EXERCISE OBJECTIVE.
Copy every one of the entries below word for word, leaving each line unchanged.

GIVEN DATA.
'''

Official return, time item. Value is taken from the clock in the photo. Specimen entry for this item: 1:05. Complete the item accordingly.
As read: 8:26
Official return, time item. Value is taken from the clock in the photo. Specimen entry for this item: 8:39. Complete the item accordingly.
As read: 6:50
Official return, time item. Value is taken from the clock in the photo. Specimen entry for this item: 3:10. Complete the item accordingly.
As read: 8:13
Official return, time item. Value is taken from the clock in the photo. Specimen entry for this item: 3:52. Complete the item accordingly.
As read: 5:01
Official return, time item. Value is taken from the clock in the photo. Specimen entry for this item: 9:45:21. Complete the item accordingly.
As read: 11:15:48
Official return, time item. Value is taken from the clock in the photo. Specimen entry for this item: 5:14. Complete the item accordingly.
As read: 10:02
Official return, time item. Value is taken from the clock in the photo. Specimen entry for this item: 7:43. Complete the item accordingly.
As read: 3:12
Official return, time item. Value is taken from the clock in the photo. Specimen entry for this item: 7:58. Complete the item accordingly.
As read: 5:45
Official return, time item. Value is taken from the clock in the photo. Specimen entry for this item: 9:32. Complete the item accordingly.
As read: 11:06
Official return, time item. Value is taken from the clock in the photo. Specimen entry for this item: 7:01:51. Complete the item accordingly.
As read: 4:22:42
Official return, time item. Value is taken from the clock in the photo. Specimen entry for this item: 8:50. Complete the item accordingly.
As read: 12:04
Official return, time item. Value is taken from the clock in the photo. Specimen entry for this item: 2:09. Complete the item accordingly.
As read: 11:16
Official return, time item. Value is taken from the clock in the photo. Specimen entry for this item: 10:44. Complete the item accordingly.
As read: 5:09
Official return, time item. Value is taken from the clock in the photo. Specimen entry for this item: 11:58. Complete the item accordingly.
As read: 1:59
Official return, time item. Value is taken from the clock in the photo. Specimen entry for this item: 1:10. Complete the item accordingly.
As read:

'''

COMPLETE RESPONSE.
Official return, time item. Value is taken from the clock in the photo. Specimen entry for this item: 1:05. Complete the item accordingly.
As read: 8:26
Official return, time item. Value is taken from the clock in the photo. Specimen entry for this item: 8:39. Complete the item accordingly.
As read: 6:50
Official return, time item. Value is taken from the clock in the photo. Specimen entry for this item: 3:10. Complete the item accordingly.
As read: 8:13
Official return, time item. Value is taken from the clock in the photo. Specimen entry for this item: 3:52. Complete the item accordingly.
As read: 5:01
Official return, time item. Value is taken from the clock in the photo. Specimen entry for this item: 9:45:21. Complete the item accordingly.
As read: 11:15:48
Official return, time item. Value is taken from the clock in the photo. Specimen entry for this item: 5:14. Complete the item accordingly.
As read: 10:02
Official return, time item. Value is taken from the clock in the photo. Specimen entry for this item: 7:43. Complete the item accordingly.
As read: 3:12
Official return, time item. Value is taken from the clock in the photo. Specimen entry for this item: 7:58. Complete the item accordingly.
As read: 5:45
Official return, time item. Value is taken from the clock in the photo. Specimen entry for this item: 9:32. Complete the item accordingly.
As read: 11:06
Official return, time item. Value is taken from the clock in the photo. Specimen entry for this item: 7:01:51. Complete the item accordingly.
As read: 4:22:42
Official return, time item. Value is taken from the clock in the photo. Specimen entry for this item: 8:50. Complete the item accordingly.
As read: 12:04
Official return, time item. Value is taken from the clock in the photo. Specimen entry for this item: 2:09. Complete the item accordingly.
As read: 11:16
Official return, time item. Value is taken from the clock in the photo. Specimen entry for this item: 10:44. Complete the item accordingly.
As read: 5:09
Official return, time item. Value is taken from the clock in the photo. Specimen entry for this item: 11:58. Complete the item accordingly.
As read: 1:59
Official return, time item. Value is taken from the clock in the photo. Specimen entry for this item: 1:10. Complete the item accordingly.
As read:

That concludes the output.